From: "David Mobley" <[EMAIL PROTECTED]>
Reply-To: Discussion list for GROMACS users <[EMAIL PROTECTED]>
To: "Discussion list for GROMACS users" <[EMAIL PROTECTED]>
Subject: Re: [gmx-users] soft-core potential in combination with PME
(sorry,again)
Date: Fri, 13 Apr 2007 09:18:21 -0700
Berk and all,
I don't understand what David Mobley meant exactly.
There is no Coulomb singularity with soft-core.
Maybe one could have an unfortunate situation where the LJ
is already very soft, but the Coulomb not very soft,
which could lead to instabilities.
But I have never encountered this.
Anytime I do a simulation where I turn of both coulomb and LJ
interactions at the same time, I run into this problem. Sometimes it's
worse than others. Maybe it's because the 1/r^12 and 1/r have
different r-dependencies? I don't know.
I suspect the issue partly is just what's optimal: The soft core
parameters that would be optimal for modifying Coulomb interactions
are not optimal for modifying LJ interactions, and vise versa. So if
you use soft core settings that give you a smooth transformation for
LJ interactions, you do too much or too little smoothing of the
Coulomb interactions and introduce large Coulombic forces. On the
other hand, if you pick soft core parameters that are good for Coulomb
interactions, you end up with large LJ forces. (For example, Coulomb
transformations are nearly optimal with LINEAR lambda scaling
(sc-alpha=0), but that doesn't work *at all* for LJ transformations.
If I remember correctly, basically what the Anwar paper tries to
achieve is separately smoothing the two. You could probably accomplish
the same thing by allowing separate sc-alpha and sc-power for Coulomb
and LJ interactions so they can be tuned separately.

▬▬▬▬▬▬

SET PROBLEM:
Reproduce verbatim the passage of the soft-core potential message above that lies between "Maybe one could" and "never encountered this.", inclusive.

RECORD EXTRACTS:
▬▬▬▬▬▬

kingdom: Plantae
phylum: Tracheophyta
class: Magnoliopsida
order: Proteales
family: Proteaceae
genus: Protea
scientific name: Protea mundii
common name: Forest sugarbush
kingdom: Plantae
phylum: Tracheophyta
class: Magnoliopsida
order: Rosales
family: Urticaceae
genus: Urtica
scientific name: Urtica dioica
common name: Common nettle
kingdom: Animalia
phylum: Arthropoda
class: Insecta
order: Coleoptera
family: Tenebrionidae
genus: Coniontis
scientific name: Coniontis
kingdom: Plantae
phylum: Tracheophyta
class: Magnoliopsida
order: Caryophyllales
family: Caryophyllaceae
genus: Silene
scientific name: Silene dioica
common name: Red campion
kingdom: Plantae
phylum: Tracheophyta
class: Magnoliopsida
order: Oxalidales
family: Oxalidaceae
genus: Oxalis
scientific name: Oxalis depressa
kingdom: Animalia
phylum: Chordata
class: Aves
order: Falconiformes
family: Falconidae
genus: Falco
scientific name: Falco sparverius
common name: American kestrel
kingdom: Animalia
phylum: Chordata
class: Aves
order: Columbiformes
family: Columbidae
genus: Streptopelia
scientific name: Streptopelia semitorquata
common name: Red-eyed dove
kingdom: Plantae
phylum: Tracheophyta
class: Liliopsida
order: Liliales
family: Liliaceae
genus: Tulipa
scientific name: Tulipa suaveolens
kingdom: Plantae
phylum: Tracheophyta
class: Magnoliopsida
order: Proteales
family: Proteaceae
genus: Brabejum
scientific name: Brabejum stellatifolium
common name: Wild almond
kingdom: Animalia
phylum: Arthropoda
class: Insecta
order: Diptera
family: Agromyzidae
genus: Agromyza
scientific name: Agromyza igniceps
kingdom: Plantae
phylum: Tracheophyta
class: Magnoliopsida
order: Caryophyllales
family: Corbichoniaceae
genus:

▬▬▬▬▬▬

EXERCISE RESULT:
Maybe one could have an unfortunate situation where the LJ
is already very soft, but the Coulomb not very soft,
which could lead to instabilities.
But I have never encountered this.